## TASK MATERIAL
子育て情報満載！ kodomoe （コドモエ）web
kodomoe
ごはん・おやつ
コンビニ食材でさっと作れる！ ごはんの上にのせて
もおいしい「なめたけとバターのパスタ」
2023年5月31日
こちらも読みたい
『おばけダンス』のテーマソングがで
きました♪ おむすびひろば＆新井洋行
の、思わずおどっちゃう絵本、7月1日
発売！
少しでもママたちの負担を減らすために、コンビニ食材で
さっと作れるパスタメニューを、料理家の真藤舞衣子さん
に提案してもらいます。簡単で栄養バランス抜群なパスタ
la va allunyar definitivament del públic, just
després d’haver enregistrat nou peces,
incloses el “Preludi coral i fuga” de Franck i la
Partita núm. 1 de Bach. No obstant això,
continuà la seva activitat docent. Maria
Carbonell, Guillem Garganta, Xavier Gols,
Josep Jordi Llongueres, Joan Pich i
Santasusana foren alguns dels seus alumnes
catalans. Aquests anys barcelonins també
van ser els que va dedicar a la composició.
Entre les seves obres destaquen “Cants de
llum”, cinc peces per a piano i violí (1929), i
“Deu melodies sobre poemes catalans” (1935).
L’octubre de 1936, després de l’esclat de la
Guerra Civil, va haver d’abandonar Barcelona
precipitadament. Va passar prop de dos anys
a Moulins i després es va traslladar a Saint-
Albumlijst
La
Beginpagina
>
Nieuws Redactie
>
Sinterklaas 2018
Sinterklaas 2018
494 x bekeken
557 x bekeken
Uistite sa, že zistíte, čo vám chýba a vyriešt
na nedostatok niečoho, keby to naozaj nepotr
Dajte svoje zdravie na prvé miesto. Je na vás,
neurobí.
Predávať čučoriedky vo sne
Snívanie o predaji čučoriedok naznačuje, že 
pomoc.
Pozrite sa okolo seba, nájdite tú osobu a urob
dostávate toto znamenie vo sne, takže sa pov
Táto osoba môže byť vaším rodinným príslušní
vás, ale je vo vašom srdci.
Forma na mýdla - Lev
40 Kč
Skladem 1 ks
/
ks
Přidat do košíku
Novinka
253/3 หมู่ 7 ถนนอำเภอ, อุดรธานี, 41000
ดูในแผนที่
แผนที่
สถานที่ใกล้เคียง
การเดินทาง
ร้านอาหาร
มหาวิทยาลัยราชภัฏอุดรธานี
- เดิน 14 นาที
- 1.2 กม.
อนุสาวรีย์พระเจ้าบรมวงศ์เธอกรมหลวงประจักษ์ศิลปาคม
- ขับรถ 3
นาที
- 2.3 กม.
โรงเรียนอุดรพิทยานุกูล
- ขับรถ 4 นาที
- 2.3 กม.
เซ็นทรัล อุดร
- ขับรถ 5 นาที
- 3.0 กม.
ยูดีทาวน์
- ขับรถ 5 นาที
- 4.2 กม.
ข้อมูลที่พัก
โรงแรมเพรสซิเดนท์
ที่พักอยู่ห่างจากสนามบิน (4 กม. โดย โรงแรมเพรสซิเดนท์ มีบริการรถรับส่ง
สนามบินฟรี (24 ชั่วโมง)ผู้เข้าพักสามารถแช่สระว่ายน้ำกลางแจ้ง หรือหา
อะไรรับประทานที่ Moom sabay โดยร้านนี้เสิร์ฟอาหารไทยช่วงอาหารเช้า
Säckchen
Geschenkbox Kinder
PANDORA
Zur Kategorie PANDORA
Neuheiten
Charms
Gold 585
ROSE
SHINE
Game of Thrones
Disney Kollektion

## EXERCISE INSTRUCTIONS
Only an exact copy of all the data will do as the answer.

## RESPONSE BELOW
子育て情報満載！ kodomoe （コドモエ）web
kodomoe
ごはん・おやつ
コンビニ食材でさっと作れる！ ごはんの上にのせて
もおいしい「なめたけとバターのパスタ」
2023年5月31日
こちらも読みたい
『おばけダンス』のテーマソングがで
きました♪ おむすびひろば＆新井洋行
の、思わずおどっちゃう絵本、7月1日
発売！
少しでもママたちの負担を減らすために、コンビニ食材で
さっと作れるパスタメニューを、料理家の真藤舞衣子さん
に提案してもらいます。簡単で栄養バランス抜群なパスタ
la va allunyar definitivament del públic, just
després d’haver enregistrat nou peces,
incloses el “Preludi coral i fuga” de Franck i la
Partita núm. 1 de Bach. No obstant això,
continuà la seva activitat docent. Maria
Carbonell, Guillem Garganta, Xavier Gols,
Josep Jordi Llongueres, Joan Pich i
Santasusana foren alguns dels seus alumnes
catalans. Aquests anys barcelonins també
van ser els que va dedicar a la composició.
Entre les seves obres destaquen “Cants de
llum”, cinc peces per a piano i violí (1929), i
“Deu melodies sobre poemes catalans” (1935).
L’octubre de 1936, després de l’esclat de la
Guerra Civil, va haver d’abandonar Barcelona
precipitadament. Va passar prop de dos anys
a Moulins i després es va traslladar a Saint-
Albumlijst
La
Beginpagina
>
Nieuws Redactie
>
Sinterklaas 2018
Sinterklaas 2018
494 x bekeken
557 x bekeken
Uistite sa, že zistíte, čo vám chýba a vyriešt
na nedostatok niečoho, keby to naozaj nepotr
Dajte svoje zdravie na prvé miesto. Je na vás,
neurobí.
Predávať čučoriedky vo sne
Snívanie o predaji čučoriedok naznačuje, že 
pomoc.
Pozrite sa okolo seba, nájdite tú osobu a urob
dostávate toto znamenie vo sne, takže sa pov
Táto osoba môže byť vaším rodinným príslušní
vás, ale je vo vašom srdci.
Forma na mýdla - Lev
40 Kč
Skladem 1 ks
/
ks
Přidat do košíku
Novinka
253/3 หมู่ 7 ถนนอำเภอ, อุดรธานี, 41000
ดูในแผนที่
แผนที่
สถานที่ใกล้เคียง
การเดินทาง
ร้านอาหาร
มหาวิทยาลัยราชภัฏอุดรธานี
- เดิน 14 นาที
- 1.2 กม.
อนุสาวรีย์พระเจ้าบรมวงศ์เธอกรมหลวงประจักษ์ศิลปาคม
- ขับรถ 3
นาที
- 2.3 กม.
โรงเรียนอุดรพิทยานุกูล
- ขับรถ 4 นาที
- 2.3 กม.
เซ็นทรัล อุดร
- ขับรถ 5 นาที
- 3.0 กม.
ยูดีทาวน์
- ขับรถ 5 นาที
- 4.2 กม.
ข้อมูลที่พัก
โรงแรมเพรสซิเดนท์
ที่พักอยู่ห่างจากสนามบิน (4 กม. โดย โรงแรมเพรสซิเดนท์ มีบริการรถรับส่ง
สนามบินฟรี (24 ชั่วโมง)ผู้เข้าพักสามารถแช่สระว่ายน้ำกลางแจ้ง หรือหา
อะไรรับประทานที่ Moom sabay โดยร้านนี้เสิร์ฟอาหารไทยช่วงอาหารเช้า
Säckchen
Geschenkbox Kinder
PANDORA
Zur Kategorie PANDORA
Neuheiten
Charms
Gold 585
ROSE
SHINE
Game of Thrones
Disney Kollektion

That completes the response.